### TASK PROMPT
Restate each entry exactly, without pictures.

━━━━━ EXCERPTED RECORDS ━━━━━

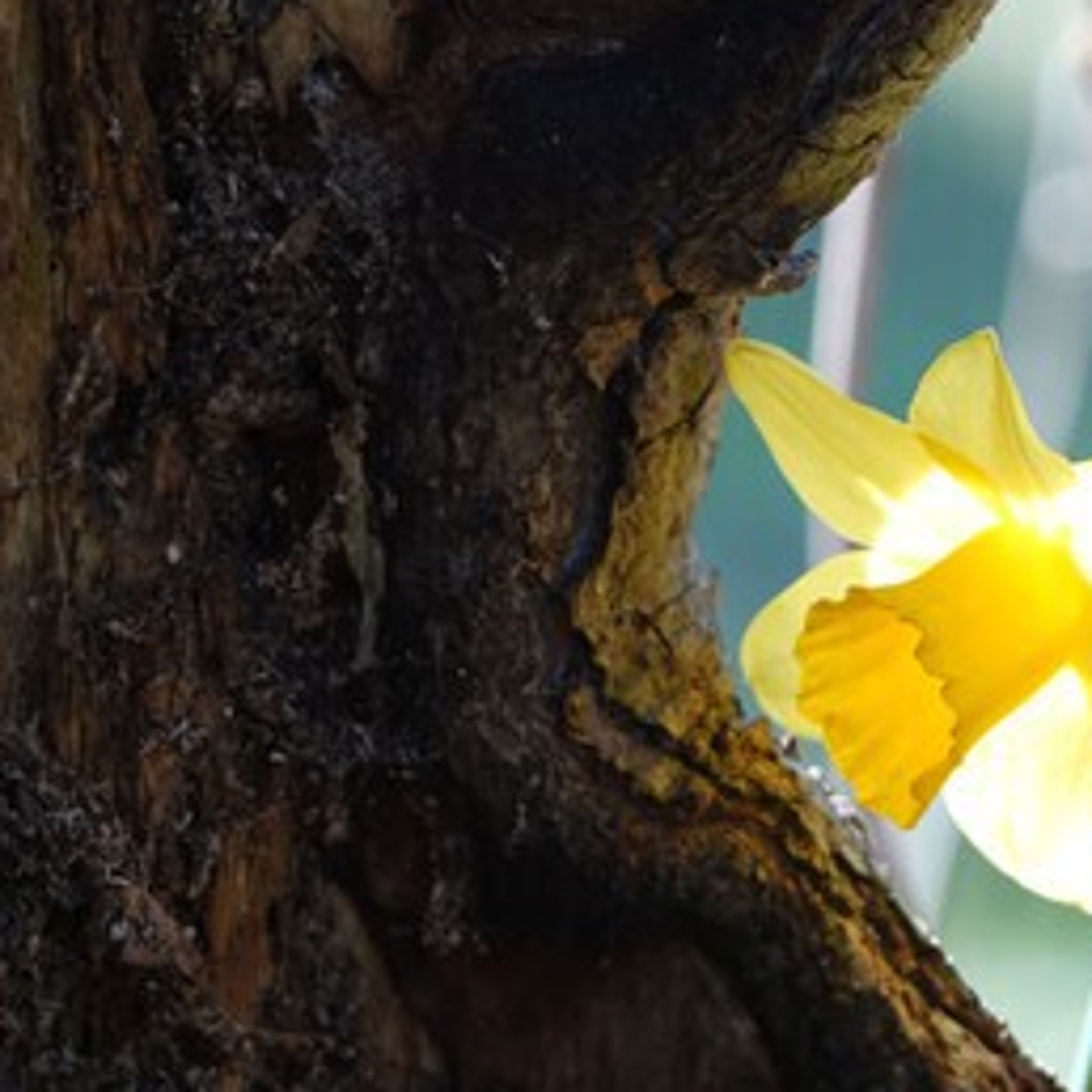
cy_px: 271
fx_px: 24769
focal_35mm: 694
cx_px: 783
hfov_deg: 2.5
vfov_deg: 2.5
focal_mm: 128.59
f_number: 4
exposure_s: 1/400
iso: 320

━━━━━

### EXERCISE RESPONSE
cy_px: 271
fx_px: 24769
focal_35mm: 694
cx_px: 783
hfov_deg: 2.5
vfov_deg: 2.5
focal_mm: 128.59
f_number: 4
exposure_s: 1/400
iso: 320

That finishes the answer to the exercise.